- [EXTRACT]
Here are a few tips for using your notification system to keep your organization and constituents informed and safe.
Before a hurricane hits
- Safety and preparedness guidance. Provide employees, citizens, and others with tips for preparing their homes and families for a hurricane.
- Situational updates. Keep management in the loop with regular updates, which will also reassure them that you are closely monitoring the situation and are prepared to act. Include graphic attachments of the storm’s progress.
- Conference calls. Coordinate briefings with internal teams, county services, PSAPs, and city officials.
During a hurricane
- Response team and Emergency Operations Center activation. Notify and assemble emergency response teams. Use quota notifications to determine people resource availability and polling for reporting times.
- Emergency operations directives. Enact emergency plans and policies. Attach documents as needed.
- Situational updates. Provide management, response, teams, and constituents with ongoing status updates as the hurricane progresses, gets worse, or gets better. Provide reassurance.

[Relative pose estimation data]
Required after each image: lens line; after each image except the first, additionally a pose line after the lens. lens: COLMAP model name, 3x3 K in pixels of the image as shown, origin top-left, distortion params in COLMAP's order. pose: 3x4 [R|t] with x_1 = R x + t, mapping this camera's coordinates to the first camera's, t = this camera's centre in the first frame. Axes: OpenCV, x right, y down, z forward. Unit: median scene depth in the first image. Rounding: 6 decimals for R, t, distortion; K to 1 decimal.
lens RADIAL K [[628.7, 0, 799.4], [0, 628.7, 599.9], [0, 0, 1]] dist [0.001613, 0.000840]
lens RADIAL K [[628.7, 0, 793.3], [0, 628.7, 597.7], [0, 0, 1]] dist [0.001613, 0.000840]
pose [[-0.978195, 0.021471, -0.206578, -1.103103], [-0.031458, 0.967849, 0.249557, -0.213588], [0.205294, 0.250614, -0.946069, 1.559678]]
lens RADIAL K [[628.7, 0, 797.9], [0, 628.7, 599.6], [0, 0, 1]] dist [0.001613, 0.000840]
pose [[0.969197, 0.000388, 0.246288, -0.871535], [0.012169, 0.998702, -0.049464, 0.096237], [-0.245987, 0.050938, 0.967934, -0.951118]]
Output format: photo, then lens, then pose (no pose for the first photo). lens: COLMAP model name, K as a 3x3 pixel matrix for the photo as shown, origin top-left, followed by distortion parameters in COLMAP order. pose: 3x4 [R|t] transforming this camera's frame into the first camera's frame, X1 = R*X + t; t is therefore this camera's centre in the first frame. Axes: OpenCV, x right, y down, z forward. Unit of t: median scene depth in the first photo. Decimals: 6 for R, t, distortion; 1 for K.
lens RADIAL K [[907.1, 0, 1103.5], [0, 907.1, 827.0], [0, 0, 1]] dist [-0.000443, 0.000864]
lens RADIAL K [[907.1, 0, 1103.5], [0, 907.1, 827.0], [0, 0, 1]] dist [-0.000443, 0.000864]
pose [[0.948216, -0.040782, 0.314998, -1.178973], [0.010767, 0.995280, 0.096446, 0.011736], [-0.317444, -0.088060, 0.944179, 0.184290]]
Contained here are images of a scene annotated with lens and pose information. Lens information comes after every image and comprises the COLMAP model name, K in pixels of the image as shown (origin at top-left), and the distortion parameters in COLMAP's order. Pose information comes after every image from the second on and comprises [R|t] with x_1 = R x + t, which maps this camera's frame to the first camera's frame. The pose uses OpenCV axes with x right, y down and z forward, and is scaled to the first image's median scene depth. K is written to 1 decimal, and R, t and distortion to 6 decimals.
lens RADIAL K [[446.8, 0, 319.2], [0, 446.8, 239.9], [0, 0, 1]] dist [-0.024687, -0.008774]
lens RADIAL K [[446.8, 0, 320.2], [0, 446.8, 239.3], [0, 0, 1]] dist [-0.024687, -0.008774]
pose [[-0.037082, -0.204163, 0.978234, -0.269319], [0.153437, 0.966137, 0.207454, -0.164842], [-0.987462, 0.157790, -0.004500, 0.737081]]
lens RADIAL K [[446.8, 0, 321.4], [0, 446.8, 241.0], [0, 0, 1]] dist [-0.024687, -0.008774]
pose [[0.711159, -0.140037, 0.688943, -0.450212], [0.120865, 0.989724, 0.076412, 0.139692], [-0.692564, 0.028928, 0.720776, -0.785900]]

- [WORK TASK A] According to the hurricane notification tips, what should be included with situational updates to management before a hurricane hits?
- [WORK TASK B] List every group that the hurricane notification tips say conference call briefings should be coordinated with.
- [WORK TASK C] Copy the hurricane notification tips word for word from "Here are a few" to "the storm’s progress.".
Rely solely on the hurricane notification tips when responding.

- [RESPONSE AREA A] Graphic attachments of the storm’s progress.

- [RESPONSE AREA B] Internal teams, county services, PSAPs, and city officials.

- [RESPONSE AREA C]
Here are a few tips for using your notification system to keep your organization and constituents informed and safe.
Before a hurricane hits
- Safety and preparedness guidance. Provide employees, citizens, and others with tips for preparing their homes and families for a hurricane.
- Situational updates. Keep management in the loop with regular updates, which will also reassure them that you are closely monitoring the situation and are prepared to act. Include graphic attachments of the storm’s progress.